Résumé de l' Apéro-philo du 26/03/15 : passé, présent , avenir

Apero philo

            L'Apéro-philo (activité libre et gratuite) s'est tenu le jeudi 26 mars au Pub-restaurant Chez Pierre (14 rue Barthou, Pau) à 18h45 sur le sujet suivant :  

 

"Si le passé conditionne le présent, avons-nous un avenir ?"

           

     "Qu'est-ce que le temps ?" s'interroge Augustin. "Si personne ne me le demande, je le sais ; dès qu'on me le demande, je ne sais plus". 

Le passé, le présent et le futur ont-ils une réalité ou ne sont-ils pas que des représentations ? Dès lors, la liaison supposée "conditionnante" entre le passé et le présent existe-t-elle vraiment ou n'est-elle pas qu'une fiction ? 
C'est en ce sens que Kant fait remarquer que le temps n'a pas d'existence en soi mais qu'il désigne, pour faire simple, un mode d'organisation de nos expériences. Le problème se pose alors de savoir si le conditionnement supposé est réel ou s'il n'est pas qu'une liaison artificielle construite par nos habitudes (Hume) ?  De la réponse à ces questions dépend la possibilité ou pas de se déprendre de ce qu'on appelle "passé". 

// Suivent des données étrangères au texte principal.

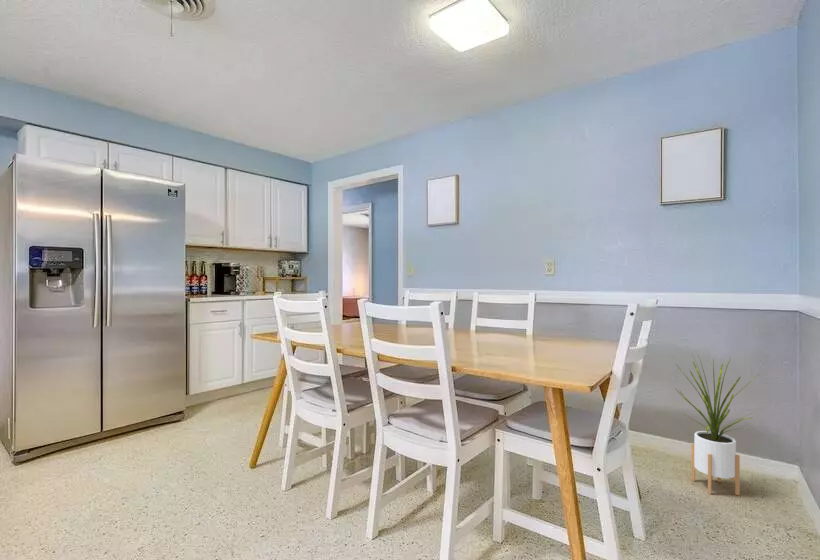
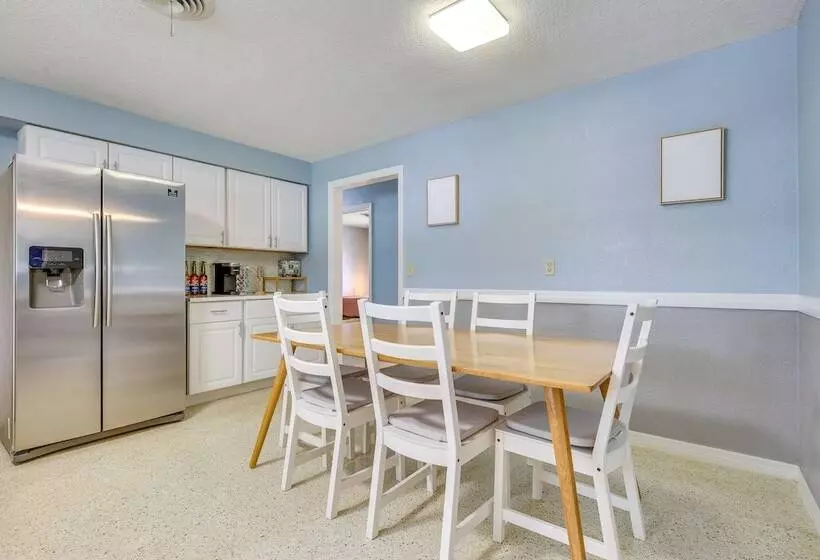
- house plant [674,354,763,496]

Pour Pascal, nous vivons dans des temps imaginaires, non pas parce que le passé conditionnerait le présent, mais parce que seul le présent est réel. Passé et futur ne seraient que des mots, que des fictions langagières qui seraient investies magiquement pour fuir le présent. "Seul le présent nous blesse", note-t-il dans les Pensées. Ainsi, de quoi serions-nous dépendants, sinon d'hallucinations sans rapport avec ce qui est. Mais comme toujours, les hallucinations produisent des effets dans le réel. C'est là que le travail éventuellement psychique peut commencer. 

Le travail psychique est une chose, l'analyse philosophique en est une autre. On ne peut passer au plan psychique que si le premier plan (philosophique) est d'abord éclairé, sans quoi on reste prisonnier du paradigme du psychologisme (qui risque fort de flatter la subjectivité des opinions et de les perdre dans leur "vécu"). 

L'articulation entre une réflexion sur le temps et la vie psychique se rencontrent ici, mais plus loin encore avec les enjeux existentiels qui fondent le sens de la question posée.